Documento:
R: Mas deixou de cair. Vinha caindo consideravelmente. Essa mudança não se faz em meses.
P: Há uma forma de estimular as pessoas a deixarem o carro?
R: É a perseverança. O trânsito em São Paulo piorou menos em 2013 do que em 2012, quando não se investiu um centavo em transporte público. O trânsito aumentou 11% de 2011 para 2012, sem uma faixa, sem um corredor. E de 2012 para 2013, 7%. Óbvio que é uma mudança de cultura, talvez geracional. No meu tempo, o presente de quem entrava na faculdade era um carro. Outro dia, meu filho me disse que pensava em se desfazer do carro, em função dos custos associados. Paga-se muito mais de seguro de carro em São Paulo do que de IPTU.
P: Esse é um valor percebido por um grupo mais crítico. A população, em geral, ainda não vê assim.
R: Mas os 70% que usam transporte público entendem.
P: E isso não deveria se refletir em apoio ao seu nome?
R: Vamos dissociar essas duas coisas. O apoio à medida [implementação das faixas] foi medido por dois institutos de pesquisa, e está na casa dos 90%. Uma coisa é aprovar a medida, outra coisa é aprovar o político. Estamos num ano muito atípico do ponto de vista de aprovação aos governantes, de maneira geral. A aprovação da nossa reforma educacional é na casa dos 90%. De mobilidade, 90%. Se perguntarem sobre as medidas para combate à corrupção, certamente vai ser de 100%. E isso tudo pode não se refletir em apoio político.
P: Isso é uma sina em São Paulo, onde poucos prefeitos reelegeram sucessores?
R: É um contexto geral de mau humor em relação à política, que é mais grave em São Paulo. Porque a cidade vive uma crise financeira há 20 anos. São Paulo está investindo menos da metade das capitais do Sudeste [Belo Horizonte, por exemplo, investe três vezes mais]. Não tem como. Tem uma hora que a política tem que fazer a concessão à matemática.

Instruções de trabalho:
a: Segundo o documento, em quanto aumentou o trânsito em São Paulo de 2011 para 2012?
b: Condense em forma de lista o parágrafo do documento iniciado por "É a perseverança", preservando os fatos principais.

Dados armazenados:

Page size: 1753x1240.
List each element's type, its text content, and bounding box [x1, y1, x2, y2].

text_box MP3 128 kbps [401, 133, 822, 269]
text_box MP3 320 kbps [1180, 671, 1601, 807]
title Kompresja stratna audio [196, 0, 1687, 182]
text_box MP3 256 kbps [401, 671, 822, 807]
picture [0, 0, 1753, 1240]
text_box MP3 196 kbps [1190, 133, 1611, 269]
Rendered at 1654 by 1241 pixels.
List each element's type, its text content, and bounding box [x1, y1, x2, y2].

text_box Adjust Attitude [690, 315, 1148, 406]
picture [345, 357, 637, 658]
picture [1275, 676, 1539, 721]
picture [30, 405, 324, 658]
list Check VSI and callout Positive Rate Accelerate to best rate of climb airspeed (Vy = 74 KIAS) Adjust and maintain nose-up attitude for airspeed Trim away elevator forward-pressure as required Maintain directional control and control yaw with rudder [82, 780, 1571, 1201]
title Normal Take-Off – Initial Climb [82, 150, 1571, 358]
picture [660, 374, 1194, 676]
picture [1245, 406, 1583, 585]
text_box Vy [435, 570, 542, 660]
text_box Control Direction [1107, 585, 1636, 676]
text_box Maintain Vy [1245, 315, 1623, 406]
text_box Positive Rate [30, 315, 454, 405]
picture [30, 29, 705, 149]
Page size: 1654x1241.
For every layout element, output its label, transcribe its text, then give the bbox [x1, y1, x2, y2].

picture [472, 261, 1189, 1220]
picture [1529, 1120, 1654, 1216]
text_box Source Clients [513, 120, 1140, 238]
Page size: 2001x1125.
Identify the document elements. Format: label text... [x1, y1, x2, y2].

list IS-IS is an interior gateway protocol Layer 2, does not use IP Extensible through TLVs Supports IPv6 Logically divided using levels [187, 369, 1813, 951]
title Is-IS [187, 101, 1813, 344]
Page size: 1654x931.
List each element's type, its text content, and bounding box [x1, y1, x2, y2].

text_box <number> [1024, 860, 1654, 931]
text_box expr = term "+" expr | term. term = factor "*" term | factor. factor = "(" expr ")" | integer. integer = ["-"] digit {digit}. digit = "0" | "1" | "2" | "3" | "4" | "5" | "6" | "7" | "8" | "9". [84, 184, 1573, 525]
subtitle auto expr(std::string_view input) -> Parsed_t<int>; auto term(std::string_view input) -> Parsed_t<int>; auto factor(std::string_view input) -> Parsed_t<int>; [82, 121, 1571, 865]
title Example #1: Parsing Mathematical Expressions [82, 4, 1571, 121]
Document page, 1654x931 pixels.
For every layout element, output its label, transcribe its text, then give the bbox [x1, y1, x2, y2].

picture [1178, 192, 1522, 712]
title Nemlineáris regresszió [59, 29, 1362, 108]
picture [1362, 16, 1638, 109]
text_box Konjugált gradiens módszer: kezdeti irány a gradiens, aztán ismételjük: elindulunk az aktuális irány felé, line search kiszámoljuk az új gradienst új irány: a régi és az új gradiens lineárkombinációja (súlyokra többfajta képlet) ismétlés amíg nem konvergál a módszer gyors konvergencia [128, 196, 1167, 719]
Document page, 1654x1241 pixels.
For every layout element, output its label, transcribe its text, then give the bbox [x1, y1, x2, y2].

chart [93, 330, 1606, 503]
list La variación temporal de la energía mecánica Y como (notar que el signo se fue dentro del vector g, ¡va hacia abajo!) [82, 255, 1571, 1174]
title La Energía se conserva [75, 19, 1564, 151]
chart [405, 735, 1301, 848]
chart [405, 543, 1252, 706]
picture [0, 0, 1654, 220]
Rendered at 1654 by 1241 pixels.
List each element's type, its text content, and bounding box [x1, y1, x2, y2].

Respostas dos exercícios:
a: Aumentou 11%.

b:
- A forma de estimular as pessoas a deixarem o carro é a perseverança.
- O trânsito em São Paulo piorou menos em 2013 do que em 2012, ano sem investimento em transporte público.
- De 2011 para 2012, o trânsito aumentou 11%, sem nenhuma faixa ou corredor; de 2012 para 2013, aumentou 7%.
- Trata-se de uma mudança de cultura, talvez geracional.
- Antes, quem entrava na faculdade ganhava um carro; hoje, o filho de quem fala pensa em se desfazer do carro por causa dos custos.
- Em São Paulo, o seguro do carro custa muito mais do que o IPTU.